(Given records Opens)

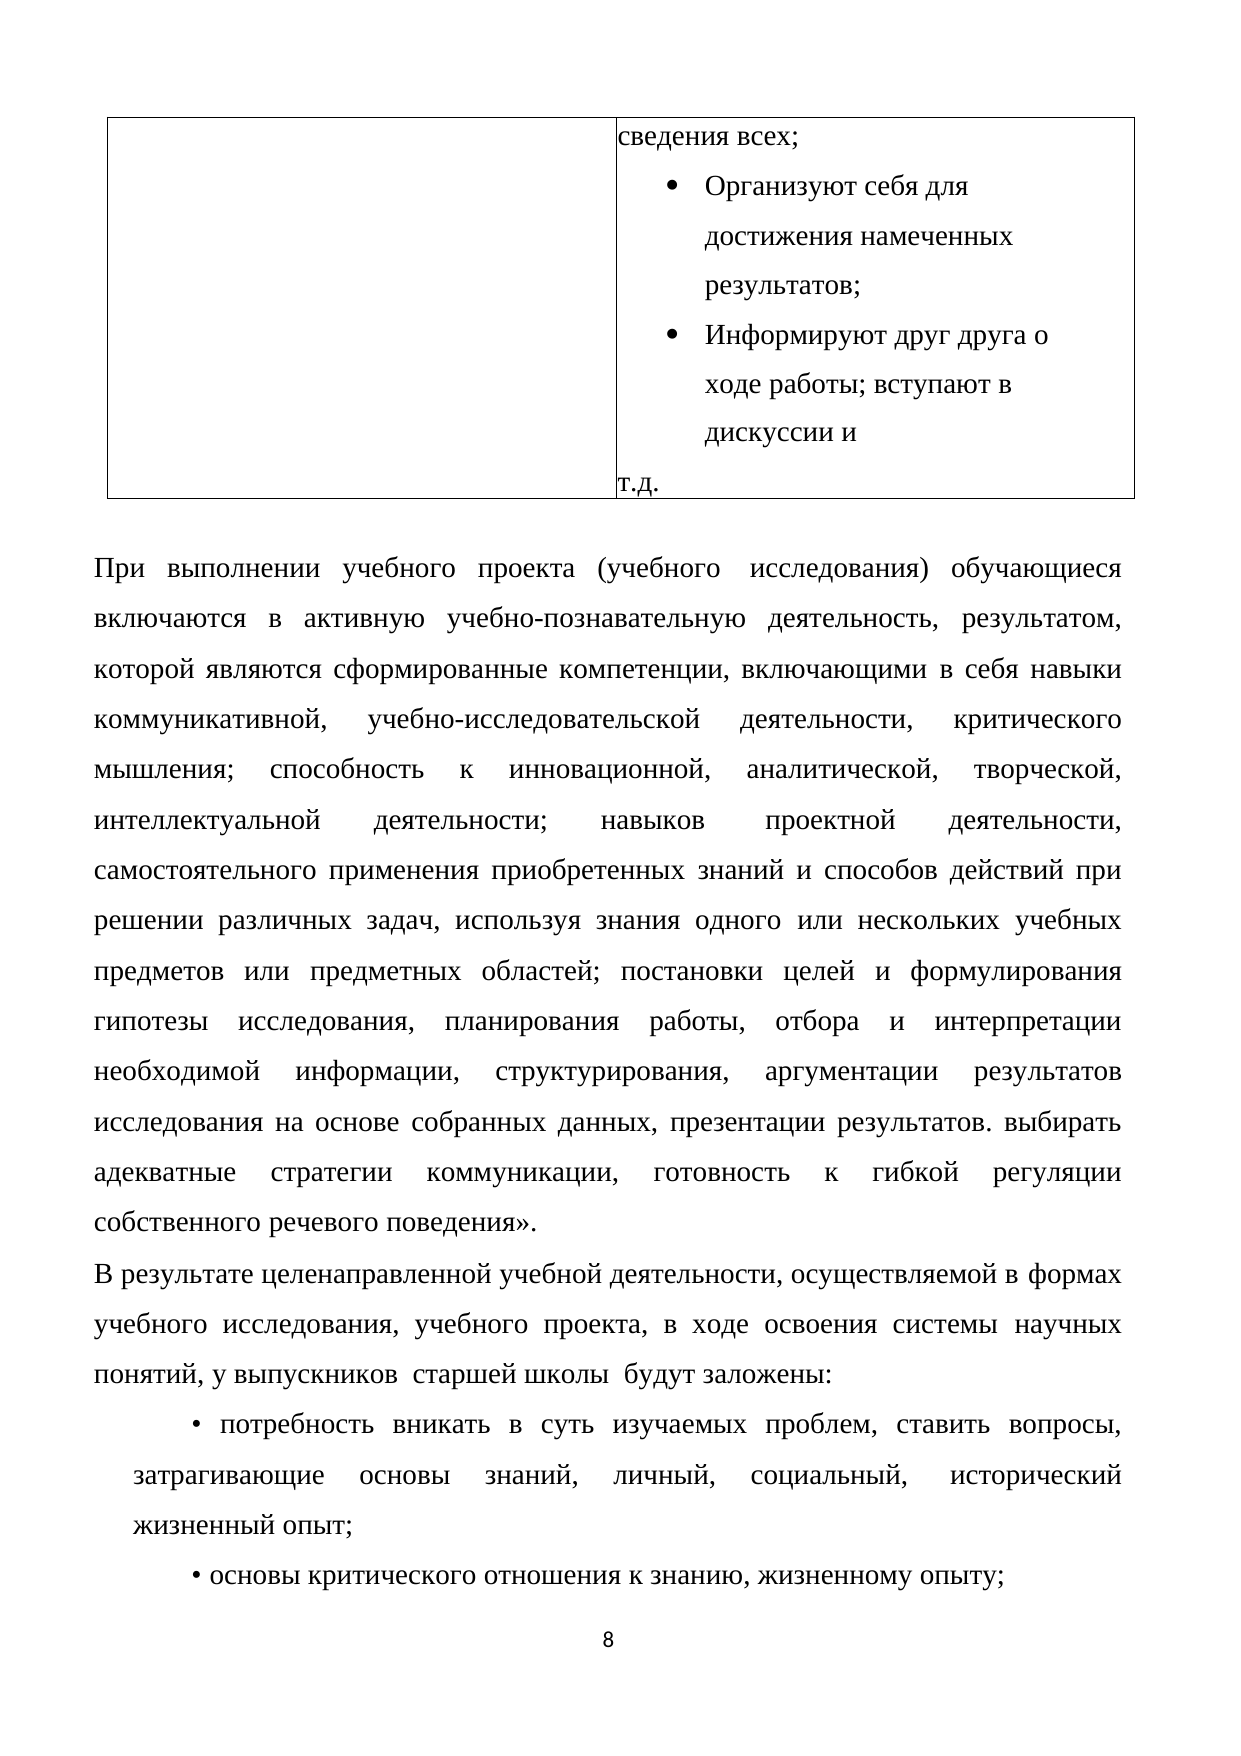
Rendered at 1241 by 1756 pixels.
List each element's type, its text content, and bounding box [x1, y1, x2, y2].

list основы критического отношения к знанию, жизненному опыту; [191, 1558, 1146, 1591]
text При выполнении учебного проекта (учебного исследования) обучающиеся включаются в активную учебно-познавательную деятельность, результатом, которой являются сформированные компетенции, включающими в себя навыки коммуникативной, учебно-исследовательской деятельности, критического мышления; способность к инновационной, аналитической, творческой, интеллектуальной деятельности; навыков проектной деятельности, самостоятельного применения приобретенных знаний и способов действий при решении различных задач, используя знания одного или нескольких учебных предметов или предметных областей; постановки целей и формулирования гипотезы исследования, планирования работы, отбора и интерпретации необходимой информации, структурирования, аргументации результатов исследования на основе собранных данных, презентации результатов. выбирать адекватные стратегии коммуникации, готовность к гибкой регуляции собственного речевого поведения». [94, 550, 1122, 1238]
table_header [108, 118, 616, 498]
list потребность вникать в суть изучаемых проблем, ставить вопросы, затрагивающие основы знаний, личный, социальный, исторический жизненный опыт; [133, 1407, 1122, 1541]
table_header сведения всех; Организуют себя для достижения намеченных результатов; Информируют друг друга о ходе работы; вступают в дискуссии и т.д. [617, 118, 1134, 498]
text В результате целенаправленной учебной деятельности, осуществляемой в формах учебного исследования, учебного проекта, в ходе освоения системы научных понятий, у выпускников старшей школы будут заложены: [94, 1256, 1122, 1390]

(Given records Closes)

:: Task to carry out ::
Please work out how many lines of the records contain "основы" and give only that number.

:: Written answer ::
2